Q: You’ve appeared in Broadway shows, independent films and now TV series in the decade since “Harry Potter.” What was the most difficult part of making that transition?
Radcliffe: There’s a lovely thing, which is that I’m open to some weirder stuff. Well, maybe other people say it’s weird, but I just think it’s fun. And weird begets weird, so then you become known for responding to those scripts and get sent (them). What I had to learn is that I’m in a position very few actors are in, which is you have autonomy over your career. And because “Potter” has been very good to me financially, you can pick and choose some (projects) purely because it makes you happy.
There was a stage where I thought I should be doing a certain type of film, and it was a very valuable lesson to learn that, “Oh, I shouldn’t necessarily do something because it’s the right thing to do on paper.” I was very worried at the end of “Potter” because I didn’t know what the future was going to be or what my life was like without that thing. But if you told me then that in 10 years, I’d have made films like “Horns” and “Kill Your Darlings” and “Guns Akimbo” and “Swiss Army Man,” I’d have bitten your hand off. “Potter” was this amazing start, and then I had to step back and say, “OK, what do you want your career to be?”

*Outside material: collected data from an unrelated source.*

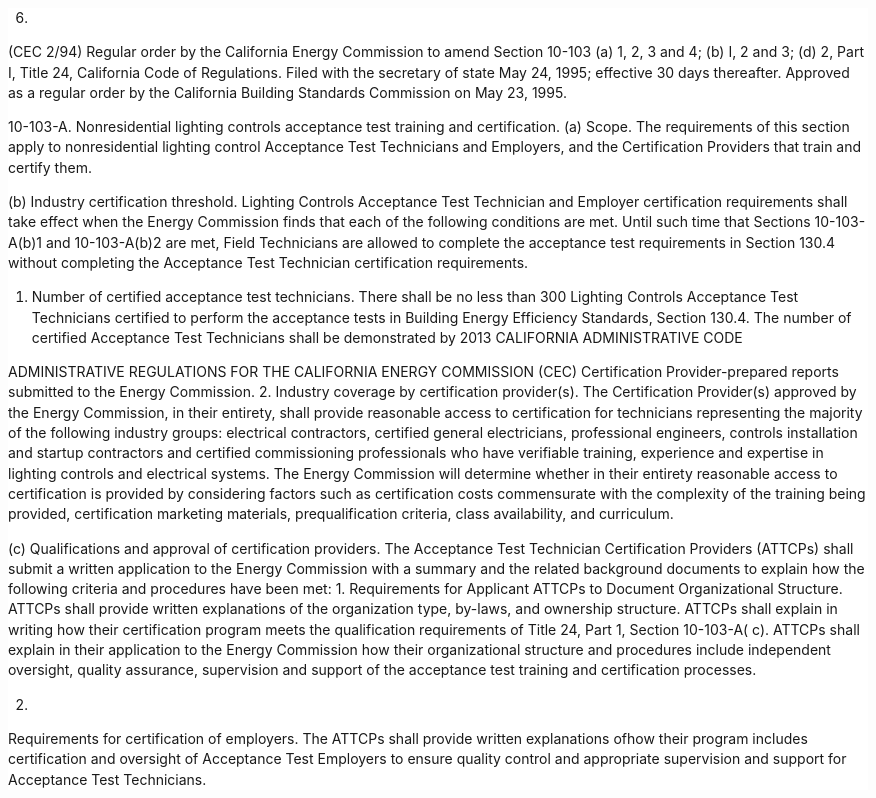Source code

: 6.
(CEC 2/94) Regular order by the California Energy Commission to amend Section 10-103 (a) 1, 2, 3 and 4; (b) I, 2 and 3; (d) 2, Part I, Title 24, California Code of Regulations. Filed with the secretary of state May 24, 1995; effective 30 days thereafter. Approved as a regular order by the California Building Standards Commission on May 23, 1995.


10-103-A. Nonresidential lighting controls acceptance test training and certification.
(a)
Scope. The requirements of this section apply to nonresidential lighting control Acceptance Test Technicians and Employers, and the Certification Providers that train and certify them.

(b)
Industry certification threshold. Lighting Controls Acceptance Test Technician and Employer certification requirements shall take effect when the Energy Commission finds that each of the following conditions are met. Until such time that Sections 10-103-A(b)1 and 10-103-A(b)2 are met, Field Technicians are allowed to complete the acceptance test requirements in Section 130.4 without completing the Acceptance Test Technician certification requirements.


1. 	Number of certified acceptance test technicians. There shall be no less than 300 Lighting Controls Acceptance Test Technicians certified to perform the acceptance tests in Building Energy Efficiency Standards, Section 130.4. The number of certified Acceptance Test Technicians shall be demonstrated by
2013 CALIFORNIA ADMINISTRATIVE CODE

ADMINISTRATIVE REGULATIONS FOR THE CALIFORNIA ENERGY COMMISSION (CEC)
Certification Provider-prepared reports submitted to the Energy Commission.
2. 	Industry coverage by certification provider(s). The Certification Provider(s) approved by the Energy Commission, in their entirety, shall provide reasonable access to certification for technicians representing the majority of the following industry groups: electrical contractors, certified general electricians, professional engineers, controls installation and startup contractors and certified commissioning professionals who have verifiable training, experience and expertise in lighting controls and electrical systems. The Energy Commission will determine whether in their entirety reasonable access to certification is provided by considering factors such as certification costs commensurate with the complexity of the training being provided, certification marketing materials, prequalification criteria, class availability, and curriculum.

(c) Qualifications and approval of certification providers. The Acceptance Test Technician Certification Providers (ATTCPs) shall submit a written application to the Energy Commission with a summary and the related background documents to explain how the following criteria and procedures have been met:
1.
Requirements for Applicant ATTCPs to Document Organizational Structure. ATTCPs shall provide written explanations of the organization type, by-laws, and ownership structure. ATTCPs shall explain in writing how their certification program meets the qualification requirements of Title 24, Part 1, Section 10-103-A( c). ATTCPs shall explain in their application to the Energy Commission how their organizational structure and procedures include independent oversight, quality assurance, supervision and support of the acceptance test training and certification processes.

2.
Requirements for certification of employers. The ATTCPs shall provide written explanations ofhow their program includes certification and oversight of Acceptance Test Employers to ensure quality control and appropriate supervision and support for Acceptance Test Technicians.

Q: I spoke to your “Harry Potter” co-star Rupert Grint, who said he recently re-watched “Sorcerer’s Stone” (released in 2001, when Radcliffe was just 11 years old). Have you seen any of the movies lately?
Radcliffe: Yeah, I was at the gym on Thanksgiving and it was just on a loop on some channel. I came into the gym and there was a little bit of recognition at the door, but it settled down and I was like, “OK, cool, cool.” And then I get on the treadmill and look up, and it’s (expletive) me in the third film (“Harry Potter and the Prisoner of Azkaban”)! It’s funny. I don’t know if I can watch them, just because I don’t know if I’m ready for that opioid-level hit of nostalgia. It would be too much of a mixture of sadness and happiness and embarrassment. But I will watch them again at some point. It’s definitely not something I seek out, though.